Hanging of Mumbai terrorist postponed due to lack of a hangman

The sole surviving gunman from the Mumbai terror attacks is on death row after the court ruled he should be executed. But the government is struggling to find a hangman, as the profession has, itself, perished in India.

Rajiv Tandon has applied for an unlikely job. He says he’s ready to hang Mohammed Ajmal Amir Kasab, the Pakistani Islamic terrorist involved in the Mumbai attacks of 2008.

Kasab has been sentenced to death for his role in the atrocity in which over 160 people were killed.

“We felt bad hearing that India, which has a population of 1.2 billion people, doesn’t even have one executioner to give justice to a terrorist,” said Rajiv Tandon. “I decided to send my resume to the Prime Minister through the local administration, requesting him to give me the job of hangman, so that I may punish India’s enemies who come here and kill our innocent people.”

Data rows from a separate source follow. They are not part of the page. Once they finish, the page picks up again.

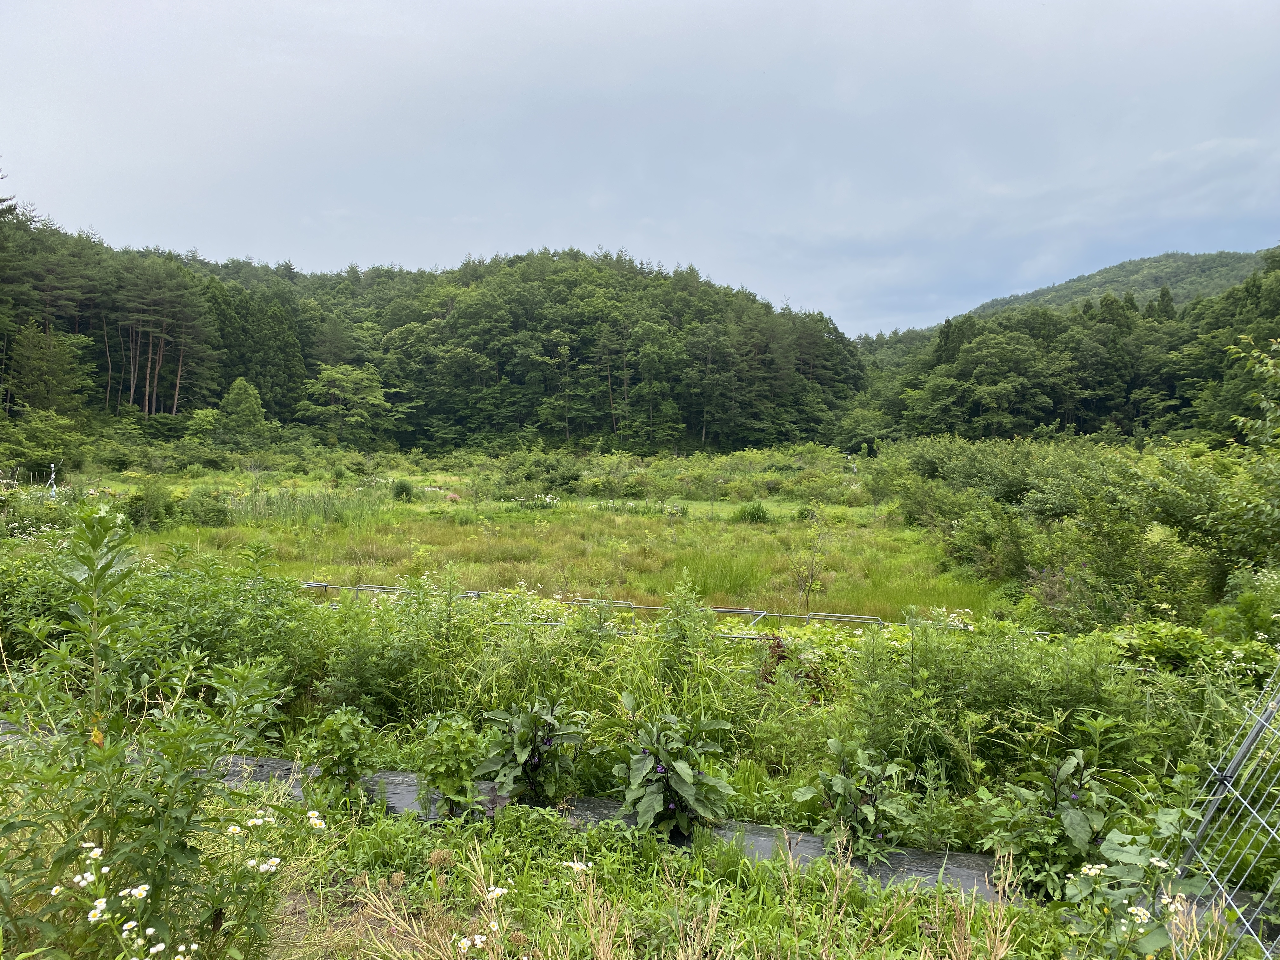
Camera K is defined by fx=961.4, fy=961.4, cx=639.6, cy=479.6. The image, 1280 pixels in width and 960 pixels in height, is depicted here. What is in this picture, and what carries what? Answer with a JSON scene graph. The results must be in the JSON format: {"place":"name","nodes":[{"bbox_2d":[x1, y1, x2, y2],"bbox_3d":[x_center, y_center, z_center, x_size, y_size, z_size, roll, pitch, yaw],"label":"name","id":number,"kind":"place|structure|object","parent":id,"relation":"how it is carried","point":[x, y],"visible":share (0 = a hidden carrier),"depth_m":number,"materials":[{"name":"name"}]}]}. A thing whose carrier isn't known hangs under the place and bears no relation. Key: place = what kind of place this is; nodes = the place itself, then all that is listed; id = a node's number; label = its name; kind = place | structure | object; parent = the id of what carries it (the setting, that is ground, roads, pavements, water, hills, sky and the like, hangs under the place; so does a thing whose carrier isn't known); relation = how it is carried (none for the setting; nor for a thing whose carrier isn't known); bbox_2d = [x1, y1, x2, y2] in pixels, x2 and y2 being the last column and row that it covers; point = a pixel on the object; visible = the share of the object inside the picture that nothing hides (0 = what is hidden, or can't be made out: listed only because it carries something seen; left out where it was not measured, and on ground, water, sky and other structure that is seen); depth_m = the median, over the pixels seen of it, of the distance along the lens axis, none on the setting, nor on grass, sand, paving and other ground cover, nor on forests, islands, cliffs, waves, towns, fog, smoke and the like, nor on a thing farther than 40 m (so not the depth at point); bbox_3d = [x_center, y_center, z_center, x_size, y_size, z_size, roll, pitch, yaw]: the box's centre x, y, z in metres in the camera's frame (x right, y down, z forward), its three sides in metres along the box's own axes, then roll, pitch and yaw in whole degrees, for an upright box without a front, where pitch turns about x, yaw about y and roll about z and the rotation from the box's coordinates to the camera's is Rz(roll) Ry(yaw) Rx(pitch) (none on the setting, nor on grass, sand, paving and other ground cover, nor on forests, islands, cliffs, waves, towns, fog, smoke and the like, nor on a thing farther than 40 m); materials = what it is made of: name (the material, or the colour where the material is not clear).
{"place":"outdoors","nodes":[
{"label":"outdoors","id":0,"kind":"place"},
{"bbox_2d":[224,484,393,526],"label":"tall grass","id":1,"kind":"structure","parent":0,"point":[324,512],"visible":0.56,"materials":[{"name":"green plant"}]},
{"bbox_2d":[0,199,862,452],"label":"wooded hill","id":2,"kind":"structure","parent":0,"point":[510,267],"materials":[{"name":"green plant"}]},
{"bbox_2d":[5,320,96,418],"label":"tree","id":3,"kind":"object","parent":2,"relation":"on","point":[33,361],"visible":0.91,"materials":[{"name":"plant"}]},
{"bbox_2d":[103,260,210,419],"label":"pine tree","id":4,"kind":"object","parent":2,"relation":"on","point":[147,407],"visible":0.9,"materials":[{"name":"green plant"}]},
{"bbox_2d":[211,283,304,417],"label":"conifer tree","id":5,"kind":"object","parent":2,"relation":"on","point":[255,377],"visible":0.66,"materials":[{"name":"green plant"}]},
{"bbox_2d":[302,362,393,443],"label":"tree","id":6,"kind":"object","parent":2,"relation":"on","point":[330,372],"visible":0.99,"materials":[{"name":"green plant"}]},
{"bbox_2d":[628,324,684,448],"label":"tree","id":7,"kind":"object","parent":2,"relation":"on","point":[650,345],"visible":0.98,"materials":[{"name":"green plant"}]},
{"bbox_2d":[100,476,1009,626],"label":"meadow","id":8,"kind":"structure","parent":0,"point":[743,525],"materials":[{"name":"green plant"}]},
{"bbox_2d":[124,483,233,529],"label":"shrub","id":9,"kind":"object","parent":8,"relation":"on","point":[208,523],"visible":0.77,"depth_m":19.76,"materials":[{"name":"green plant"}]},
{"bbox_2d":[391,478,414,500],"bbox_3d":[-7.250,0.322,29.322,0.961,0.751,0.990,0,3,1],"label":"shrub","id":10,"kind":"object","parent":8,"relation":"on","point":[401,490],"visible":0.97,"depth_m":29.13,"materials":[{"name":"green plant"}]},
{"bbox_2d":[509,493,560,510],"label":"white flowers","id":11,"kind":"object","parent":8,"relation":"on","point":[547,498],"visible":0.82,"depth_m":26.29,"materials":[{"name":"white plant"}]},
{"bbox_2d":[492,451,582,496],"bbox_3d":[-3.434,-0.075,32.456,3.402,1.668,3.407,0,3,1],"label":"shrub","id":12,"kind":"object","parent":8,"relation":"on","point":[563,482],"visible":0.88,"depth_m":31.84,"materials":[{"name":"green plant"}]},
{"bbox_2d":[293,579,1013,641],"bbox_3d":[-0.233,1.408,9.546,8.536,0.314,1.804,0,3,1],"label":"metal frame","id":13,"kind":"object","parent":8,"relation":"on","point":[751,611],"visible":0.42,"depth_m":9.58,"materials":[{"name":"metal"}]},
{"bbox_2d":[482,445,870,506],"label":"shrub","id":14,"kind":"object","parent":8,"relation":"on","point":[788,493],"visible":0.87,"depth_m":32.52,"materials":[{"name":"green plant"}]},
{"bbox_2d":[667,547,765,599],"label":"grass clump","id":15,"kind":"object","parent":8,"relation":"on","point":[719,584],"visible":0.67,"depth_m":12.79,"materials":[{"name":"green plant"}]},
{"bbox_2d":[734,501,770,523],"bbox_3d":[2.687,0.778,22.958,1.080,0.574,1.090,0,3,1],"label":"grass clump","id":16,"kind":"object","parent":8,"relation":"on","point":[759,515],"visible":0.93,"depth_m":22.79,"materials":[{"name":"green plant"}]},
{"bbox_2d":[789,514,830,604],"bbox_3d":[2.153,1.029,12.139,0.641,1.329,0.663,0,3,1],"label":"sapling","id":17,"kind":"object","parent":8,"relation":"on","point":[812,576],"visible":0.97,"depth_m":12.13,"materials":[{"name":"plant"}]},
{"bbox_2d":[0,0,1279,329],"label":"sky","id":18,"kind":"structure","parent":0,"point":[1058,264],"materials":[{"name":"grey"}]},
{"bbox_2d":[0,510,1279,859],"label":"field","id":19,"kind":"structure","parent":0,"point":[881,641],"materials":[{"name":"green plant"}]},
{"bbox_2d":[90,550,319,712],"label":"shrub","id":20,"kind":"object","parent":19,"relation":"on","point":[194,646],"visible":0.54,"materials":[{"name":"green plant"}]},
{"bbox_2d":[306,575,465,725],"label":"shrub","id":21,"kind":"object","parent":19,"relation":"on","point":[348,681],"visible":0.8,"depth_m":6.16,"materials":[{"name":"green plant"}]},
{"bbox_2d":[411,715,486,814],"bbox_3d":[-0.883,1.358,4.510,0.410,0.497,0.431,0,3,1],"label":"plant","id":22,"kind":"object","parent":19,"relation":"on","point":[449,786],"visible":0.94,"depth_m":4.46,"materials":[{"name":"green plant"}]},
{"bbox_2d":[474,697,584,806],"bbox_3d":[-0.534,1.354,4.690,0.593,0.597,0.603,0,3,1],"label":"plant","id":23,"kind":"object","parent":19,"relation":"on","point":[499,778],"visible":0.96,"depth_m":4.63,"materials":[{"name":"green plant"}]},
{"bbox_2d":[614,712,736,837],"bbox_3d":[0.151,1.377,4.399,0.619,0.622,0.642,0,3,1],"label":"plant","id":24,"kind":"object","parent":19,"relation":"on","point":[690,786],"visible":0.94,"depth_m":4.34,"materials":[{"name":"green plant"}]},
{"bbox_2d":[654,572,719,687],"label":"tall weed","id":25,"kind":"object","parent":19,"relation":"on","point":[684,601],"visible":0.87,"depth_m":6.49,"materials":[{"name":"green plant"}]},
{"bbox_2d":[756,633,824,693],"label":"plant","id":26,"kind":"object","parent":19,"relation":"on","point":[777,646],"visible":0.48,"depth_m":6.41,"materials":[{"name":"plant"}]},
{"bbox_2d":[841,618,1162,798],"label":"shrub","id":27,"kind":"object","parent":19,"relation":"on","point":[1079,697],"visible":0.73,"depth_m":5.25,"materials":[{"name":"green plant"}]},
{"bbox_2d":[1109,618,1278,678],"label":"shrub","id":28,"kind":"object","parent":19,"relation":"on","point":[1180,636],"visible":0.46,"depth_m":6.61,"materials":[{"name":"green plant"}]},
{"bbox_2d":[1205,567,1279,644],"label":"shrub","id":29,"kind":"object","parent":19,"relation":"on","point":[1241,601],"visible":0.77,"depth_m":7.70,"materials":[{"name":"green plant"}]},
{"bbox_2d":[188,785,1196,959],"label":"grass","id":30,"kind":"structure","parent":0,"point":[361,835],"materials":[{"name":"green plant"}]},
{"bbox_2d":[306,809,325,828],"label":"white flower","id":31,"kind":"object","parent":30,"relation":"on","point":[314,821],"visible":0.79,"depth_m":3.08,"materials":[{"name":"white plant"}]},
{"bbox_2d":[300,705,376,801],"bbox_3d":[-1.448,1.353,4.648,0.399,0.498,0.418,0,3,1],"label":"plant","id":32,"kind":"object","parent":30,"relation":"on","point":[332,732],"visible":0.91,"depth_m":4.61,"materials":[{"name":"green plant"}]},
{"bbox_2d":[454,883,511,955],"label":"white flower","id":33,"kind":"object","parent":30,"relation":"on","point":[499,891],"visible":0.92,"depth_m":2.76,"materials":[{"name":"white plant"}]},
{"bbox_2d":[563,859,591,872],"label":"white flower","id":34,"kind":"object","parent":30,"relation":"on","point":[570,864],"visible":0.79,"depth_m":3.41,"materials":[{"name":"white plant"}]},
{"bbox_2d":[0,732,1260,921],"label":"mulch strip","id":35,"kind":"object","parent":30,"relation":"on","point":[817,843],"visible":0.25,"depth_m":4.32,"materials":[{"name":"grey plastic"}]},
{"bbox_2d":[1058,829,1211,959],"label":"flowering plant","id":36,"kind":"object","parent":30,"relation":"on","point":[1130,910],"visible":0.87,"depth_m":2.89,"materials":[{"name":"green plant"}]},
{"bbox_2d":[856,249,1279,445],"label":"wooded hill","id":37,"kind":"structure","parent":0,"point":[1223,299],"materials":[{"name":"green plant"}]},
{"bbox_2d":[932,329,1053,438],"label":"tree","id":38,"kind":"object","parent":37,"relation":"on","point":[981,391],"visible":0.98,"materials":[{"name":"green plant"}]},
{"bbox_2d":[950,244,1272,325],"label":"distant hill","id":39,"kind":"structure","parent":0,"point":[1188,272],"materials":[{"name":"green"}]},
{"label":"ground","id":40,"kind":"structure","parent":0},
{"bbox_2d":[0,409,87,473],"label":"shrub","id":41,"kind":"object","parent":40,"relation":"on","point":[46,453],"visible":0.96,"depth_m":35.11,"materials":[{"name":"green plant"}]},
{"bbox_2d":[46,462,58,495],"bbox_3d":[-13.463,0.220,22.057,0.272,1.200,0.168,0,3,1],"label":"white post","id":42,"kind":"object","parent":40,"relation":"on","point":[54,488],"visible":0.66,"depth_m":22.01,"materials":[{"name":"white"}]},
{"bbox_2d":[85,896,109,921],"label":"white flower","id":43,"kind":"object","parent":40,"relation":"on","point":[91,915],"visible":0.85,"depth_m":2.29,"materials":[{"name":"white plant"}]},
{"bbox_2d":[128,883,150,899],"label":"white flower","id":44,"kind":"object","parent":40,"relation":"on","point":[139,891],"visible":0.88,"depth_m":2.30,"materials":[{"name":"white plant"}]},
{"bbox_2d":[0,506,299,959],"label":"tall weed","id":45,"kind":"object","parent":40,"relation":"on","point":[54,864],"visible":1,"depth_m":2.63,"materials":[{"name":"green plant"}]},
{"bbox_2d":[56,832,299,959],"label":"white flower","id":46,"kind":"object","parent":40,"relation":"on","point":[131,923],"visible":0.99,"depth_m":2.31,"materials":[{"name":"white plant"}]},
{"bbox_2d":[217,377,267,443],"label":"tree","id":47,"kind":"object","parent":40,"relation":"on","point":[234,393],"visible":0.97,"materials":[{"name":"green plant"}]},
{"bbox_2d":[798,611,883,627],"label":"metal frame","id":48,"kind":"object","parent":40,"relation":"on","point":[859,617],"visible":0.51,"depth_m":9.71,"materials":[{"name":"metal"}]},
{"bbox_2d":[797,740,916,860],"bbox_3d":[0.973,1.441,4.268,0.568,0.542,0.576,0,3,-17],"label":"plant","id":49,"kind":"object","parent":40,"relation":"on","point":[843,786],"visible":0.96,"depth_m":4.22,"materials":[{"name":"green plant"}]},
{"bbox_2d":[976,749,1113,898],"bbox_3d":[1.670,1.403,3.904,0.587,0.596,0.594,3,3,43],"label":"plant","id":50,"kind":"object","parent":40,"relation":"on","point":[1079,824],"visible":0.85,"depth_m":3.85,"materials":[{"name":"green plant"}]},
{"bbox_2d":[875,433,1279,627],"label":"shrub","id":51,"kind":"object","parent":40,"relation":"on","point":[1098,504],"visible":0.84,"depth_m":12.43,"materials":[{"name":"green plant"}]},
{"bbox_2d":[1170,659,1279,959],"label":"wire fence","id":52,"kind":"object","parent":40,"relation":"on","point":[1217,797],"visible":0.95,"depth_m":3.27,"materials":[{"name":"grey metal"}]},
{"bbox_2d":[1226,333,1279,541],"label":"tree","id":53,"kind":"object","parent":40,"relation":"on","point":[1257,426],"visible":0.99,"depth_m":10.96,"materials":[{"name":"green plant"}]}
]}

India has carried out only one execution in the last 15 years. No wonder, then, that its legal executioners have either retired or died. In the eastern city of Kolkata lives the son of the man who performed India’s last hanging in 2004. RT’s reporter asked him if the job should be brought back – and if he would feel guilty if ever asked to do it.

“I am a human being also, I don’t like killing anyone, I don’t even cut a chicken in my home,” Mahadev Mallick told RT. “So I would feel the weight of killing someone in the line of duty.”

Even if there is only one hangman in India, he will be in demand. He can go to different states to carry out hangings.

In Mumbai everything seems normal outside the Taj Mahal Hotel where many were killed after it was seized in the attacks. But under the surface, it’s clear that people here have neither forgotten nor forgiven.

“We will hang Kasab,” claimed Mumbai resident Ankit Saha. “If the government can’t hang him, the public here will hang him. Right here, outside the hotel.”

“The Indian people will be happy only when he hangs,” said another Mumbai resident, Ketan Brahmbhatt. “Terrorists like Kasab, who come from outside India to kill our people, should be hanged without any delay.”

In the center of Mumbai, the wounds are still fresh, 17 months after the terror attack. India, as a nation, may finally see closure when they see the terrorist Kasab hang.